Most poets have a few rules of thumb they use when writing poems. Some are personal (an allergy to pet stories, say, or a fondness for falling meters). Some are shared (we’re all a bit tired of poems about the way light leaves a dying star, and we’d all like another good rhyme for ‘self’). Many poets I know or admire––sometimes both––seem to have a lot of guidelines in common. In “Campus and Dinkytown,” I recognize some of my own favorite sleights of hand.
These deal with the appearance of intention in the poem. Or more precisely the illusion of its absence. Yeats was paraphrasing every poet ever born when he wrote, “A line will take us hours maybe; / Yet if it does not seem a moment’s thought, / Our stitching and unstitching has been naught.” It’s hard to say memorable things in rhyme and meter. It’s even harder to make it look easy. I’ve tried to frame as maxims some of the ways that Corbett’s poem gets all this done. Here goes, in no special order:
1. Rhyme words that have little else in common.

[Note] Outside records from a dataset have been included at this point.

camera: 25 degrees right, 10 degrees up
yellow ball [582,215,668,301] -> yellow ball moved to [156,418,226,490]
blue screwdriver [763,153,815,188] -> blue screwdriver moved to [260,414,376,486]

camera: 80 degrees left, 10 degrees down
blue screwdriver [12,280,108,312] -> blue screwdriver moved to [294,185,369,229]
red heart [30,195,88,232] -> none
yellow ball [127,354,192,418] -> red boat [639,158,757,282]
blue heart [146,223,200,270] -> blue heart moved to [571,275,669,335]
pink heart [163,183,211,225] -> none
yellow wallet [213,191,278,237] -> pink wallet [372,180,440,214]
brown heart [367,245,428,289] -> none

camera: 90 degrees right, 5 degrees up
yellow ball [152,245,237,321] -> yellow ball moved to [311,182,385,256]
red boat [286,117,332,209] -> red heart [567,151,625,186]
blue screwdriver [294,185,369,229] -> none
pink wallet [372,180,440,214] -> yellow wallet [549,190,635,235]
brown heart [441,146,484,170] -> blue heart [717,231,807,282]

2. Use substitutions and caesurae to avoid boring the ear, but don’t use so many as to cripple the meter.
3. With enjambment, create a satisfying disparity between line and sentence (avoid the near-miss). Also, as in prose, vary sentence length.
4. When a sonic device (alliteration, assonance, internal rhyme) appears in any single line, two of a kind are snappy, three may be eerie, four are idiotic.
5. A syntactical device (anaphora, chiasmus, zeugma) starts losing power the moment it draws attention to itself, which is typically just before you tire of using it.
6. Don’t strive to align small grammatical units (word and sentence) with small metrical units (foot and line). Do strive to align large grammatical units (example and argument) with large metrical units (stanza and poem––obviously).
7. Perfect logic is just as dreary as perfect nonsense. Every poem needs a curve, but most poems need only a small one.
8. When a poem is shackled by images, loosen it with abstraction. When it drifts too far into the abstract, tie it down with imagery.
9. A little doubt saves a poem from stiffening into dogma, a little certainty saves it from lapsing into drivel.
10. If a poem doesn’t strike at the heart on the first reading, all the footnotes in the world won’t finish the job. It might take more than one reading to appreciate a poem fully, but it shouldn’t take more than one to appreciate it at all.
In the first draft of this essay, I composed a sort of key linking each rule to a line (or lines) in “Campus and Dinkytown,” but I think the poem will be better served if you scour it yourself. These guidelines, after all, are only napkin sketches of the poem’s virtues. As is true of all good poems, “Campus and Dinkytown” does not follow rules so much as suggest them.
Besides, this sonnet has other pleasures to offer both minds. One being the way it evokes an older form––the priamel (not this, nor this, instead this)––when it replaces the ninth line’s customary ‘But’ or ‘Yet’ with the gentler “Only.” By fulfilling the grammatical expectation without actually offering a volta, Corbett is able to keep us waiting for some solace until the last, aching sentence: “That truth remains.”
“Campus and Dinkytown” is a drab title that bathrobes a real eyeful. Go have a look.